Wagner equated the vaccine to a “death preventative” in a recent county board meeting, stating the vaccine may not necessarily prevent individuals from getting sick in the first place but will prevent serious illness or death. 

He noted of Monroe County residents who recently died of COVID, the majority were unvaccinated. Of those who were vaccinated and still died, they had underlying medical conditions or other risk factors such as being elderly. 

On Monday, the Moderna COVID-19 vaccine received full FDA approval.

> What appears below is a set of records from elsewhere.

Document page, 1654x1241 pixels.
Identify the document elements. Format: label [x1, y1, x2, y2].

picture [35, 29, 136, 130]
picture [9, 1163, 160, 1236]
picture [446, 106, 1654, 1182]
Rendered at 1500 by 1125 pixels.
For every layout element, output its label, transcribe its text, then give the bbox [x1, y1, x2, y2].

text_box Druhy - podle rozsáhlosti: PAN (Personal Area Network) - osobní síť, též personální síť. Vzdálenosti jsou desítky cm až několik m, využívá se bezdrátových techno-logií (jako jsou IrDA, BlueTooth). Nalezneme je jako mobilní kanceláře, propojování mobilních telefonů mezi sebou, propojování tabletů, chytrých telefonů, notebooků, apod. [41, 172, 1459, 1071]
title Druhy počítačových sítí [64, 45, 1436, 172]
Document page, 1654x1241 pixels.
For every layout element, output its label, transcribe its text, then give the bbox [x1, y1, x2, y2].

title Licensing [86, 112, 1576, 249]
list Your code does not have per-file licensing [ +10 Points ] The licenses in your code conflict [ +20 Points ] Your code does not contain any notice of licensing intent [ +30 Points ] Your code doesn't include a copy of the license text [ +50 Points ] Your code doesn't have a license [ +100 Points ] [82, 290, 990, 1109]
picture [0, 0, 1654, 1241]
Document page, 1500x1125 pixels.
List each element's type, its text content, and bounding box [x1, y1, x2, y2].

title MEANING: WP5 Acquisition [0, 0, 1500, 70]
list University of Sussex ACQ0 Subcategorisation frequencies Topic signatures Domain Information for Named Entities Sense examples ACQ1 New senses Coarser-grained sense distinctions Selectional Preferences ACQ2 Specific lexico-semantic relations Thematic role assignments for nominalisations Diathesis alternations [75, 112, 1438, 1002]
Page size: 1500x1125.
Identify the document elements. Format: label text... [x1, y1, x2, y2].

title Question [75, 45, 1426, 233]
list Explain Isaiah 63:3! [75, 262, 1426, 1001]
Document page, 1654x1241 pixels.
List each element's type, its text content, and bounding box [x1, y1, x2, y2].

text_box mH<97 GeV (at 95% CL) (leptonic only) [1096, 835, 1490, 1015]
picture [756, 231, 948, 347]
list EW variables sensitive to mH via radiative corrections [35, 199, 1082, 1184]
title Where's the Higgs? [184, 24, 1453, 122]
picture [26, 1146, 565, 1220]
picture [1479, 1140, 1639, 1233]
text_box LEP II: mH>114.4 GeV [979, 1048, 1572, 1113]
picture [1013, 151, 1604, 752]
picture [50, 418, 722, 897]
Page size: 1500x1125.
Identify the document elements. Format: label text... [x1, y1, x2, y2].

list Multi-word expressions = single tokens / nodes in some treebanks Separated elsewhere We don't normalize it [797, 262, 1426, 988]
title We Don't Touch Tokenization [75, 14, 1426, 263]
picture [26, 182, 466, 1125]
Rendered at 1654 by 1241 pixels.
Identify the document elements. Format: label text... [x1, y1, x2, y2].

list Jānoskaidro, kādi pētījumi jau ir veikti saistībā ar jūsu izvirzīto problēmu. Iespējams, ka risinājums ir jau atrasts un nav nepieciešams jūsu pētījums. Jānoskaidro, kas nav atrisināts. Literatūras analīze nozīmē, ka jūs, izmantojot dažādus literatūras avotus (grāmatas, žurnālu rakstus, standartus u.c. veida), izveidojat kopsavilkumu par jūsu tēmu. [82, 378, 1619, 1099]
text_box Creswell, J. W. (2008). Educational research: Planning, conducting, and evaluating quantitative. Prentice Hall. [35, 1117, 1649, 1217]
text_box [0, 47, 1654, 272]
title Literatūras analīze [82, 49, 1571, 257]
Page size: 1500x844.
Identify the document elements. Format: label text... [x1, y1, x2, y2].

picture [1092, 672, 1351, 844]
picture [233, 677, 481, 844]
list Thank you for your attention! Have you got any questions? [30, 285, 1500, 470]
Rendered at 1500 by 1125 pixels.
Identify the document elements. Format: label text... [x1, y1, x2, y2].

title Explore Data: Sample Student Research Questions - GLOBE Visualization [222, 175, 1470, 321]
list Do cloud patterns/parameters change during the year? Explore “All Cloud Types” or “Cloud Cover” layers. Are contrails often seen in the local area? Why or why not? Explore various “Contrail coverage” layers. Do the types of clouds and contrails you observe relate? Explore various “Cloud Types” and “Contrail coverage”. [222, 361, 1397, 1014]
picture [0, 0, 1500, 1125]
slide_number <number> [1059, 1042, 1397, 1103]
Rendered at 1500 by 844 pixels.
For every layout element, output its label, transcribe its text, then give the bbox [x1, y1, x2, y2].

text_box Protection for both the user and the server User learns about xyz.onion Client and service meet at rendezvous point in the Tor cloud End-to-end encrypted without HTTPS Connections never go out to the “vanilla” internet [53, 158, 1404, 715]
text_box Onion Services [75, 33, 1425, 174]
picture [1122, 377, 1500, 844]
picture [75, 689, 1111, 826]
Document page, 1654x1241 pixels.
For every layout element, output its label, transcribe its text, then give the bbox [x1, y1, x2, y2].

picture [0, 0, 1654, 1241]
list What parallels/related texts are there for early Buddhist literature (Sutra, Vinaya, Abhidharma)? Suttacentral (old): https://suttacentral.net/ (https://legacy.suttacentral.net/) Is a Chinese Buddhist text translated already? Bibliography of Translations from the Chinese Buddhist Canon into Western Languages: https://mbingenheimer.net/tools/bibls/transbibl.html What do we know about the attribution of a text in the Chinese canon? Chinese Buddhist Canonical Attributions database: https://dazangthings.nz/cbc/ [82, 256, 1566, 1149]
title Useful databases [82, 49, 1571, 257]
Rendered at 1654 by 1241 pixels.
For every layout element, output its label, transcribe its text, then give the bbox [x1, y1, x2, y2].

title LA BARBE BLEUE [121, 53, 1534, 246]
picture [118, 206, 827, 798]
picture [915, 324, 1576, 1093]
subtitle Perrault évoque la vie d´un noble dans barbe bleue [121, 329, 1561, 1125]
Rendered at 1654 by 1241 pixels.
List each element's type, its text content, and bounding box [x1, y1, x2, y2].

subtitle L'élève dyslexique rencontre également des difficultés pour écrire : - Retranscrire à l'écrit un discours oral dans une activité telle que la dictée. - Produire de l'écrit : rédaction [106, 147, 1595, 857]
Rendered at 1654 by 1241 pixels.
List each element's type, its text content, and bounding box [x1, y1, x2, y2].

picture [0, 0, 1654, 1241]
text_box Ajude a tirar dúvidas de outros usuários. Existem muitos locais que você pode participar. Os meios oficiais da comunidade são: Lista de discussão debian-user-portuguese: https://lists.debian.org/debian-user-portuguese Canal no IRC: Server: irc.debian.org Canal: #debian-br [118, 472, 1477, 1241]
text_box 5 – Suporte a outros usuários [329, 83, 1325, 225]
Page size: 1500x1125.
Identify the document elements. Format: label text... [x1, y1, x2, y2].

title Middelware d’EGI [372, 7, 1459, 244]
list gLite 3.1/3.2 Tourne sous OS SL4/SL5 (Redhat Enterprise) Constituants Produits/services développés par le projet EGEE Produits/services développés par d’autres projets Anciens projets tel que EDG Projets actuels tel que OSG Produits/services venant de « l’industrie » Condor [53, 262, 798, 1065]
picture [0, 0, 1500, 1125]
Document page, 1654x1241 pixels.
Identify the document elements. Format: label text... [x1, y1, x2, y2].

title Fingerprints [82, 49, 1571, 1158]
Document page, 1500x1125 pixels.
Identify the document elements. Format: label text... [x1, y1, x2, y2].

It joined Pfizer’s adult COVID-19 vaccine, which was given full FDA approval in August, in this status. 

Pfizer has also requested to use its vaccine in kids ages 6 months to 5 years. 

Illinois Department of Public Health data from Tuesday showed 59.87 percent (20,557 residents) of Monroe County’s eligible population has been fully vaccinated (two doses of Moderna or Pfizer, or one shot of Johnson & Johnson) and the county has seen 10,233 booster doses be administered. 

The local health department is hosting a Pfizer (ages 12+) and Moderna (ages 18+) clinic for individuals Tuesday, Feb. 8, from 8:15 a.m. to 4 p.m. by appointment only. 

A similar clinic takes place Thursday, Feb. 10, with appointments available from 8:15-11:30 a.m. and 1:15-4 p.m. 

On Wed, Feb. 9, they will host a pediatric Pfizer drive-up clinic (ages 5-11) with appointments running from 2-4 p.m.

Call or text 618-612-6404 or 618-340-4819 to make an appointment.

The latest task force briefing also discussed the new BA.2 subvariant. It is considered a COVID subvariant because it is a mutation from the commonly seen Omicron variant, task force co-leader Dr. Clay Dunagan explained. 

So far, the variant has cropped up in Asia, Africa and Europe. 

“In most ways it seems to be similar to Omicron,” Dunagan said. “It is, however, appearing to be a bit more transmissible and in some countries it’s starting to replace the original Omicron variant as the largest variant. That said, it’s also not causing huge surges in most countries but it may delay the coming off our current surge, so we may see rates bump up a little bit as it starts to spread in the U.S.” 

He continued to explain that it does not seem BA.2 causes more severe illness than Omicron, and it seems receptive to vaccine immunity. 

Dunagan later touched on a masking study that followed over 6,000 childcare workers across the country. 

“It was found that masking significantly reduced the number of times those childcare programs needed to be closed. I think it shows pretty conclusively that masking is associated with fewer child program closures and more in-person education,” Dunagan said. “I know all of us want to keep our kids in settings where they can learn, and masks have proven time and time again that they’ll help us do that during the pandemic. We know there’s a lot of counter-information circulating about masks not working, and those really aren’t based on very firm science. The vast majority of really well-done studies are continuing to show that masks do help even in these settings.”